The Court notes that it is difficult to credit plaintiff's final allegation, in that plaintiff admittedly was able to obtain alternative employment immediately following the termination of her employment with defendant.

[11] In vivid contrast to the "outrage" suffered by plaintiff in the case at bar is the conduct suffered by the plaintiff in Richardson v. Communications Workers of America, 443 F.2d 974 (8th Cir.1971). In Richardson, the employee faced "1,000 `[v]ile and derogatory' signs, constant `chanting, jeering, and gesturing,' a daily `rain of nuts, bolts, and screws thrown at him,' intentional cigarette burns, vandalism of his car and locker, and vulgarities about his wife." Richardson, 443 F.2d at 983 n. 12. It is this sort of conduct to which the Farmer exception is directed.

[12] Because none of plaintiff's claims are premised on a specific federal statutory section, the preemptive effects of the RLA have not been rebutted and plaintiff's FELA cause of action will be dismissed. See Jackson v. Consolidated Rail, 717 F.2d at 1049-51 (thorough discussion); Hodges v. Tomberlin, 510 F. Supp. 1280 (S.D.Ga. 1980).

[13] In Allis-Chalmers the Supreme Court recognized several policy concerns which underscore the preemption doctrine.

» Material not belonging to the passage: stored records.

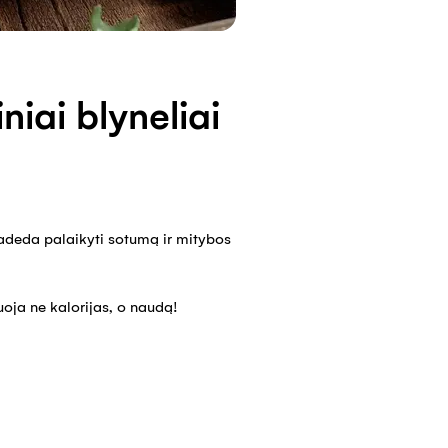
niai blyneliai
 padeda palaikyti sotumą ir mitybos
uoja ne kalorijas, o naudą!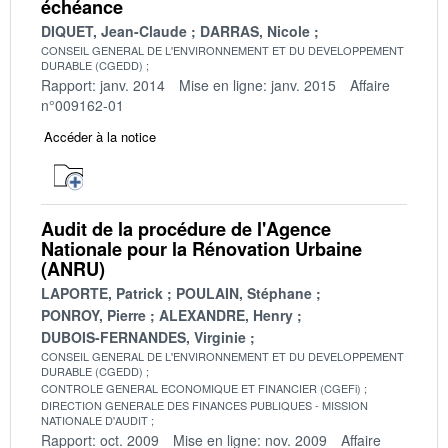
échéance
DIQUET, Jean-Claude
DARRAS, Nicole
CONSEIL GENERAL DE L'ENVIRONNEMENT ET DU DEVELOPPEMENT
DURABLE (CGEDD)
Rapport: janv. 2014
Mise en ligne: janv. 2015
Affaire
n°009162-01
Accéder à la notice
Audit de la procédure de l'Agence
Nationale pour la Rénovation Urbaine
(ANRU)
LAPORTE, Patrick
POULAIN, Stéphane
PONROY, Pierre
ALEXANDRE, Henry
DUBOIS-FERNANDES, Virginie
CONSEIL GENERAL DE L'ENVIRONNEMENT ET DU DEVELOPPEMENT
DURABLE (CGEDD)
CONTROLE GENERAL ECONOMIQUE ET FINANCIER (CGEFi)
DIRECTION GENERALE DES FINANCES PUBLIQUES - MISSION
NATIONALE D'AUDIT
Rapport: oct. 2009
Mise en ligne: nov. 2009
Affaire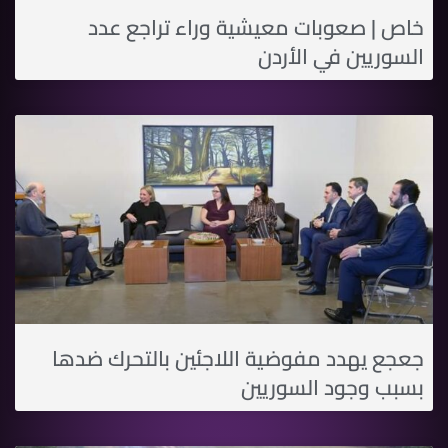
خاص | صعوبات معيشية وراء تراجع عدد
السوريين في الأردن
جعجع يهدد مفوضية اللاجئين بالتحرك ضدها
بسبب وجود السوريين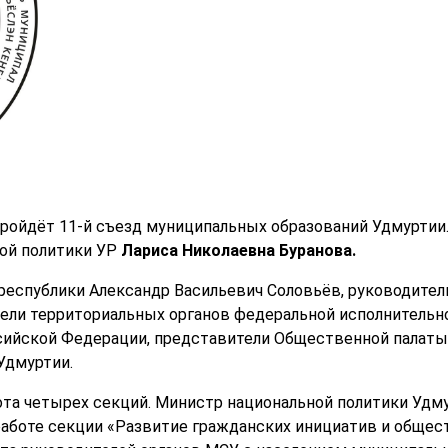
пройдёт 11-й съезд муниципальных образований Удмуртии.
ной политики УР
Лариса Николаевна Буранова.
 республики Александр Васильевич Соловьёв, руководите
ели территориальных органов федеральной исполнительно
ийской Федерации, представители Общественной палаты 
Удмуртии.
бота четырех секций. Министр национальной политики Удм
работе секции «Развитие гражданских инициатив и общес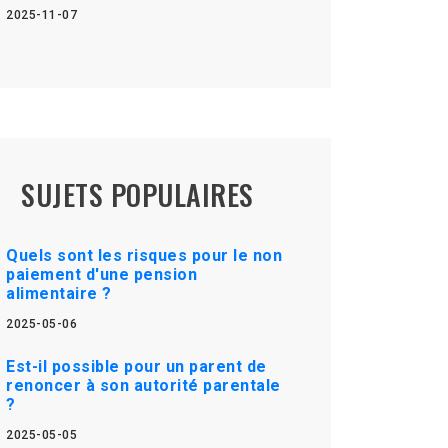
2025-11-07
SUJETS POPULAIRES
Quels sont les risques pour le non
paiement d'une pension
alimentaire ?
2025-05-06
Est-il possible pour un parent de
renoncer à son autorité parentale
?
2025-05-05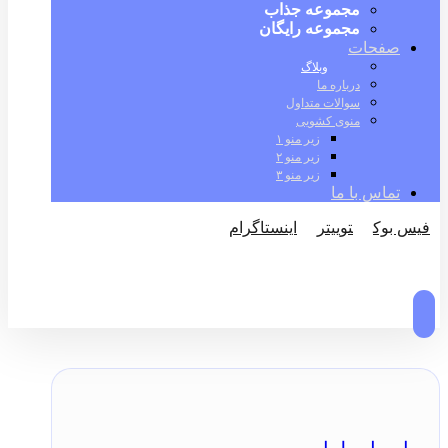
مجموعه جذاب
مجموعه رایگان
صفحات
وبلاگ
درباره ما
سوالات متداول
منوی کشویی
زیر منو ۱
زیر منو ۲
زیر منو ۳
تماس با ما
فیس بوک
توییتر
اینستاگرام
© کپی رایت 2026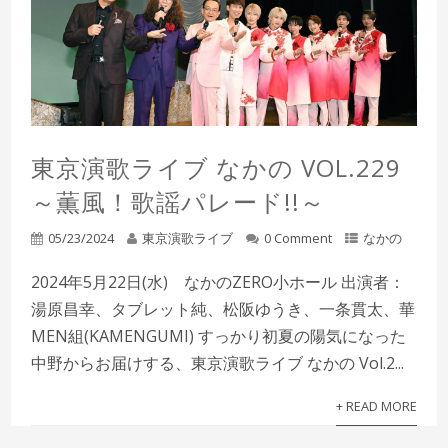
東京演歌ライブ なかの VOL.229
～薫風！歌謡パレード!!～
05/23/2024
東京演歌ライブ
0 Comment
なかの
2024年5月22日(水) なかのZERO小ホール 出演者：
湯原昌幸、タブレット純、松阪ゆうき、一条貫太、華
MEN組(KAMENGUMI) すっかり初夏の陽気になった
中野からお届けする、東京演歌ライブ なかの Vol.2...
+ READ MORE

Many of these concerns are applicable here:

(1) the federal interest in interpretive uniformity and predictability requires that collective bargaining agreements be interpreted in light of federal common law of labor relations and not by resort to multi-various state laws;

(2) preemption in the context of the NLRA or RLA preserves the central role of arbitration in our system of industrial self-governance;

(3) were state law allowed to determine the meaning of collective bargaining agreements, the parties would be uncertain what they are binding themselves to, as a result, it would be more difficult to reach agreements, and disputes as to the nature and meaning to be given to the agreements would proliferate;

(4) permitting direct resort to the courts would eviscerate a central tenet of federal labor law, viz., that it is the arbitrator, not the court, who has the responsibility to interpret the labor contract in the first instance.

See Allis-Chalmers, 105 S. Ct. at 1910-16.